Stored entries
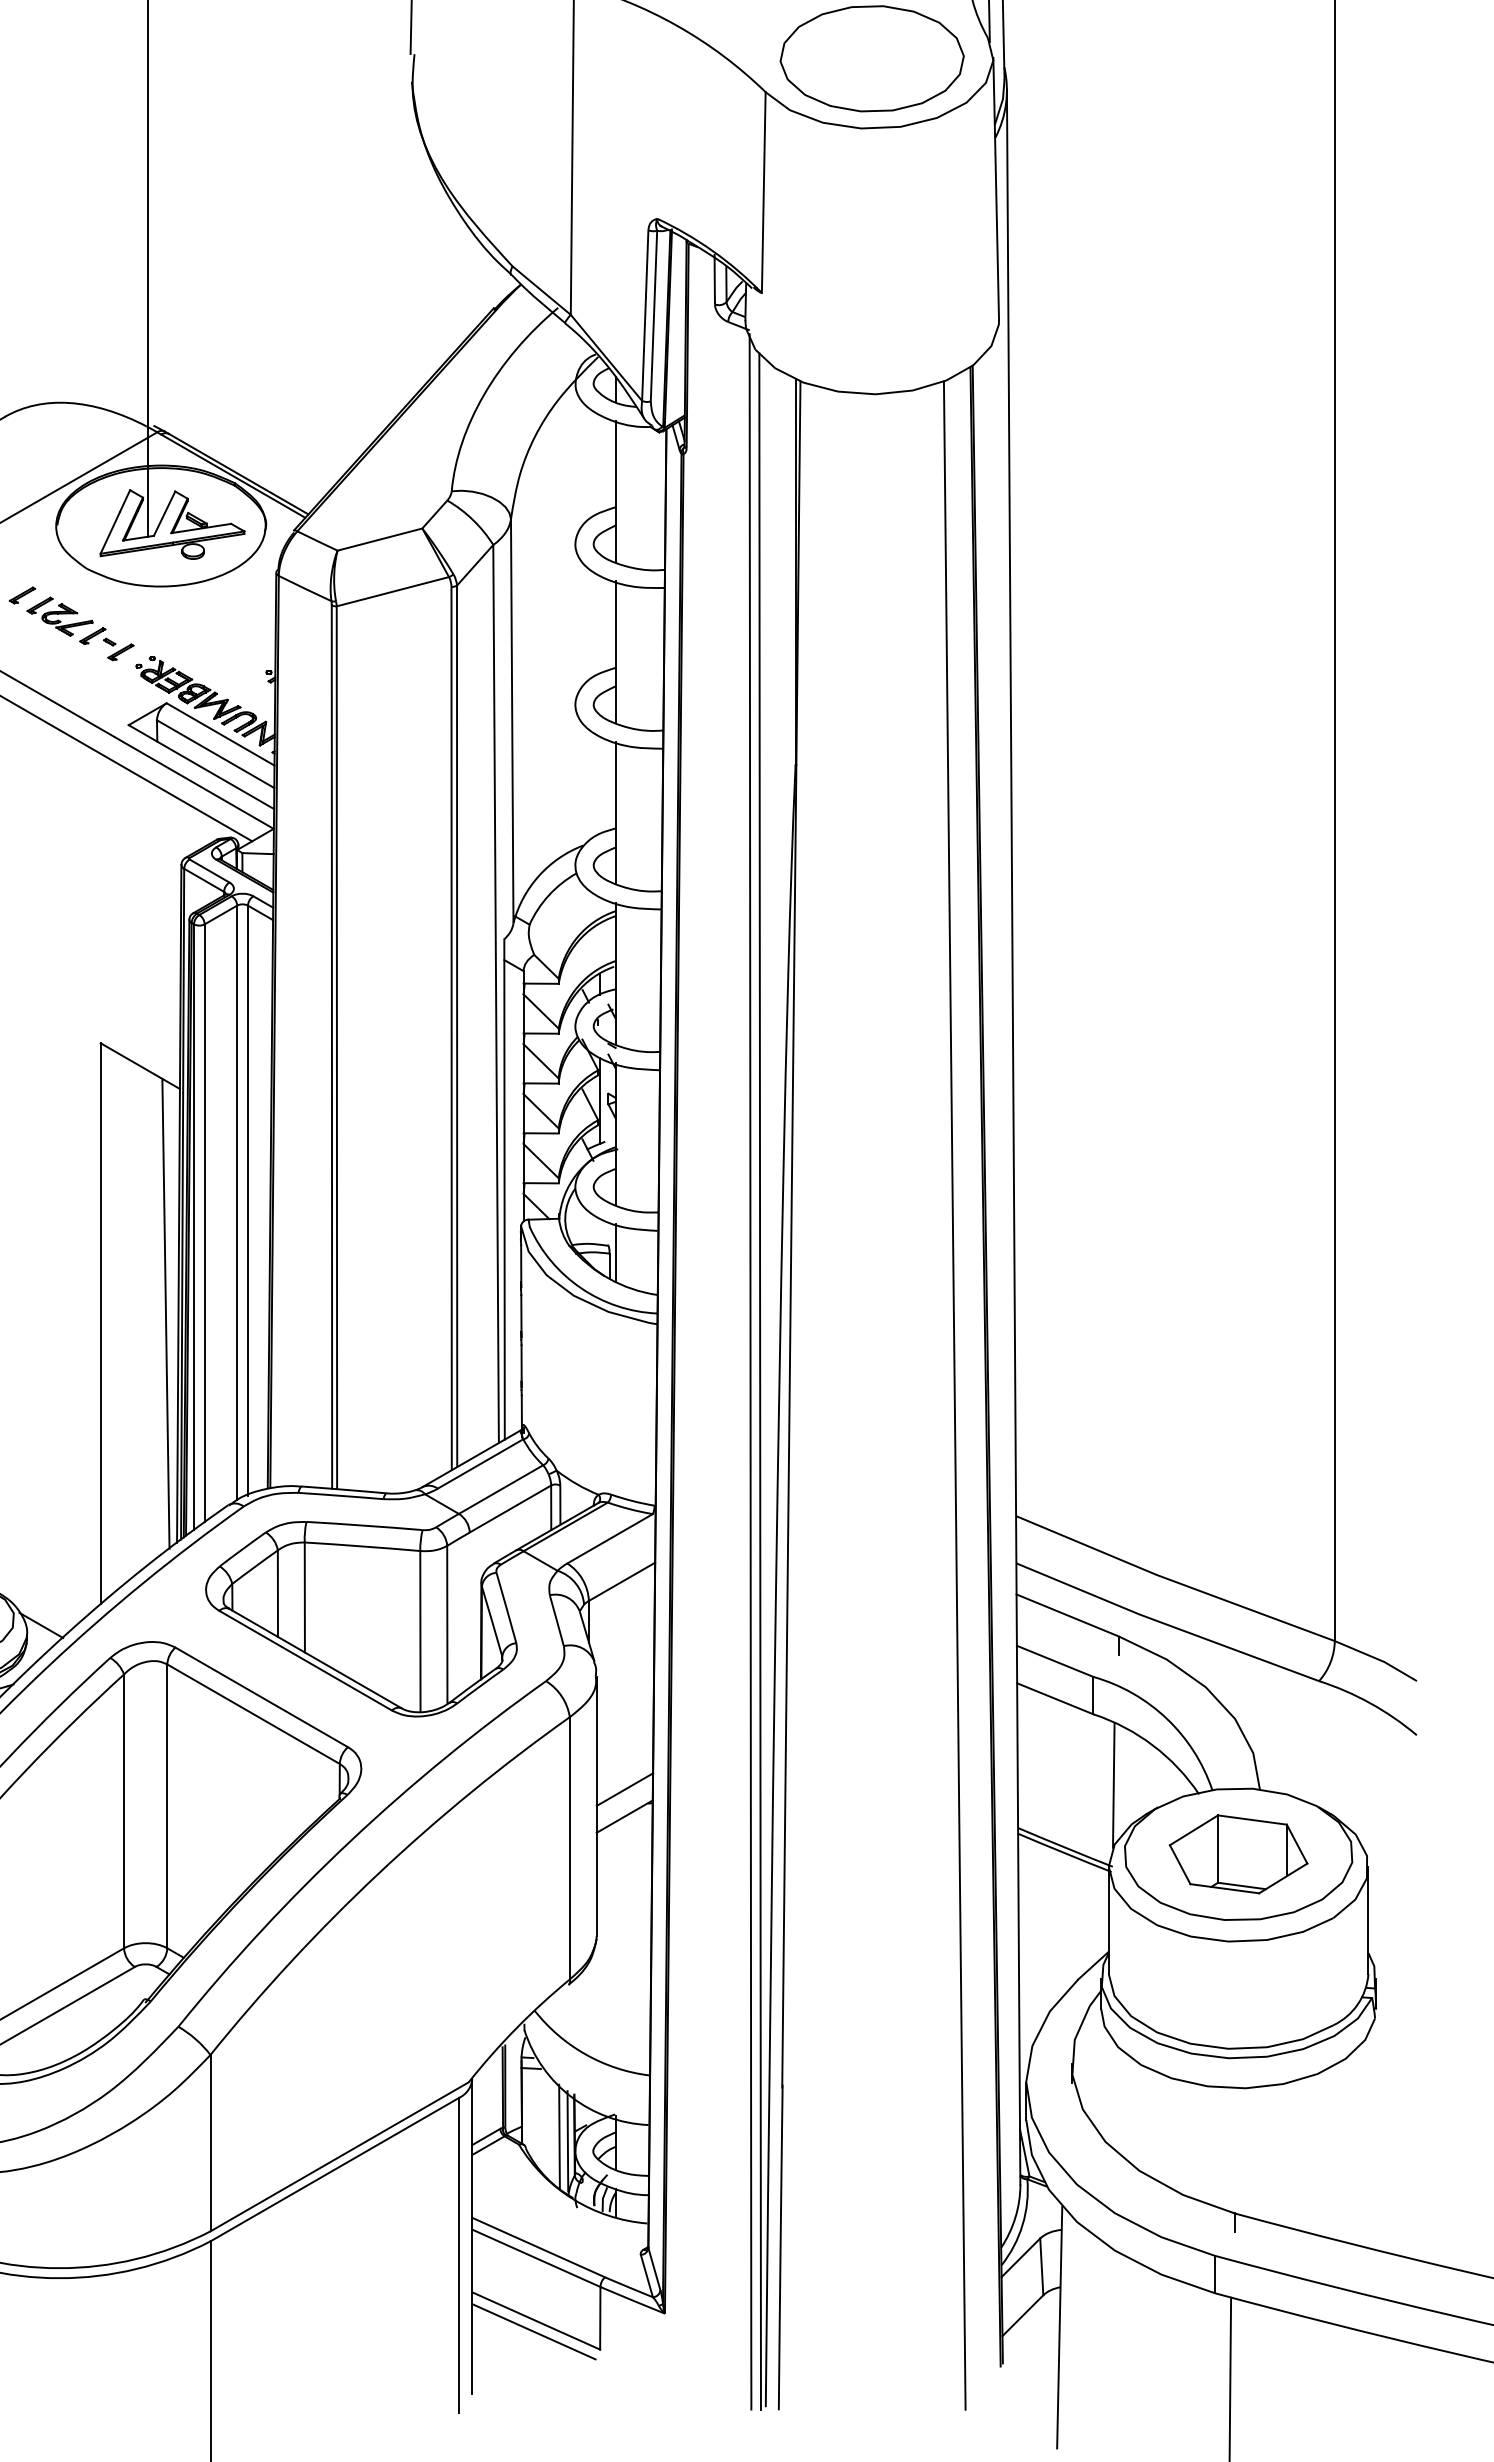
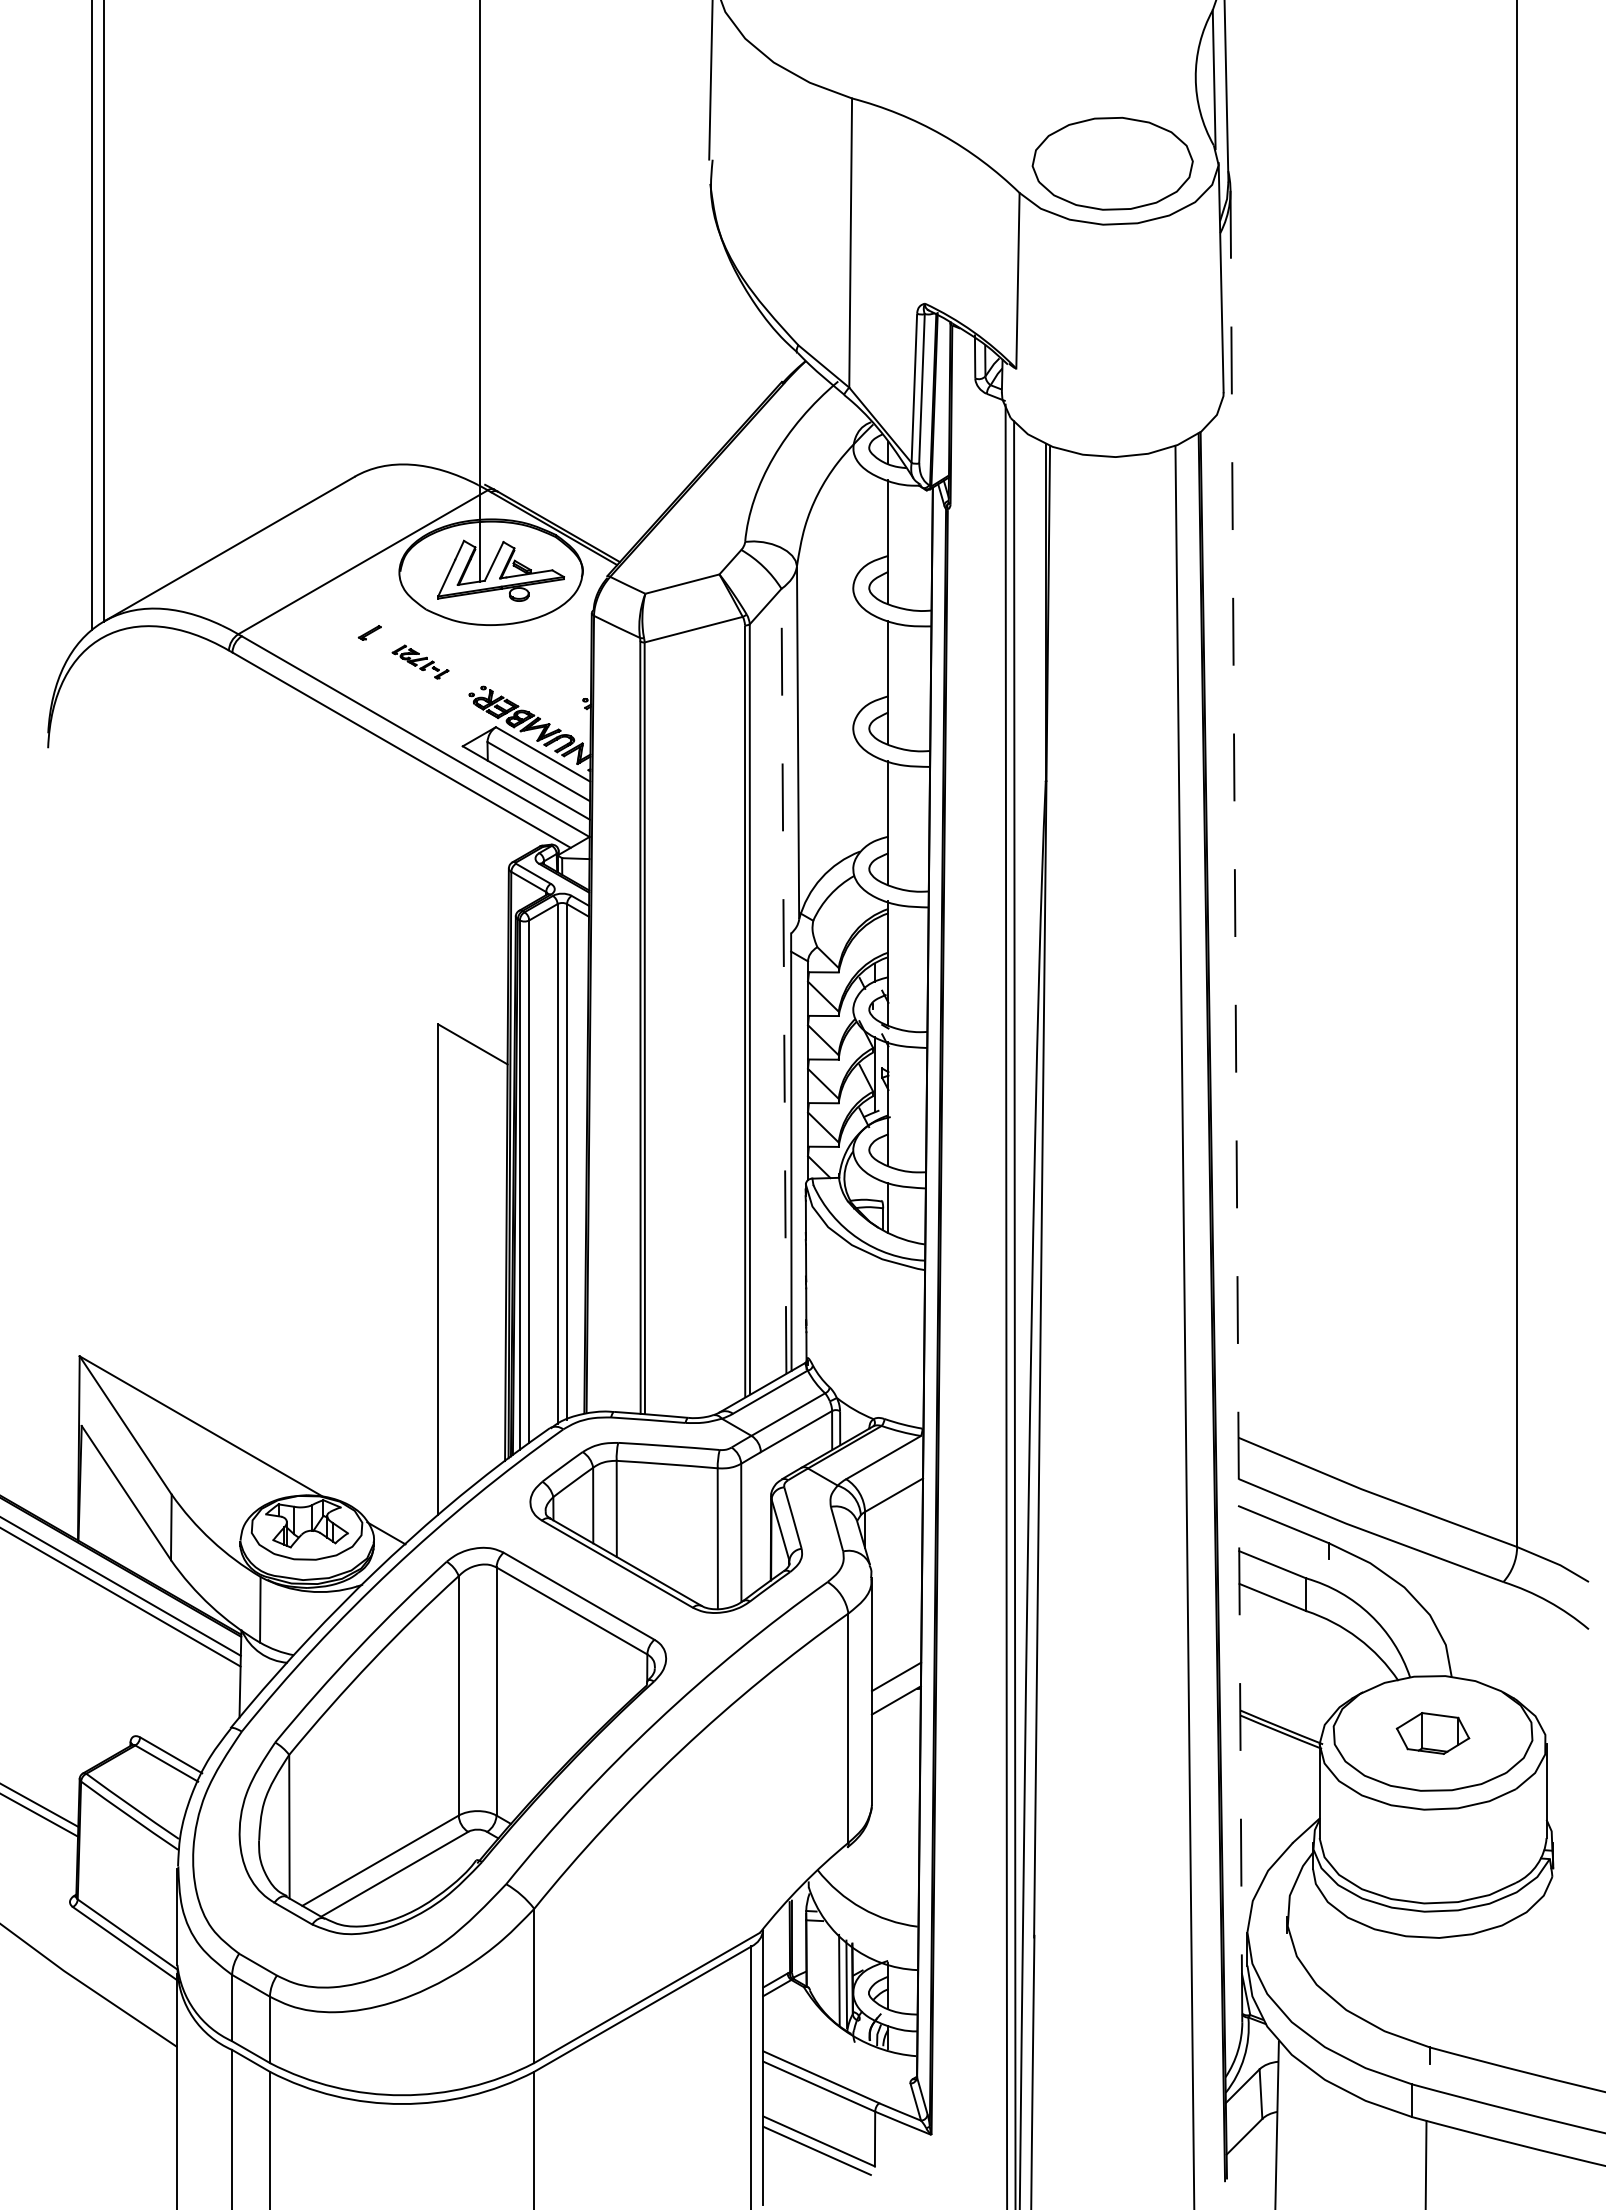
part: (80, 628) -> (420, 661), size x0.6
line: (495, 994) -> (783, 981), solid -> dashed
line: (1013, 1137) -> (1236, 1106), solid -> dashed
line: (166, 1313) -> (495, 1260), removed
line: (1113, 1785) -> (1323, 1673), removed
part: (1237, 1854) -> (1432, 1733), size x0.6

— Problem to work on —
Find every line above where the word "solid" occurs, and copy that line.

— The answer —
line: (495, 994) -> (783, 981), solid -> dashed
line: (1013, 1137) -> (1236, 1106), solid -> dashed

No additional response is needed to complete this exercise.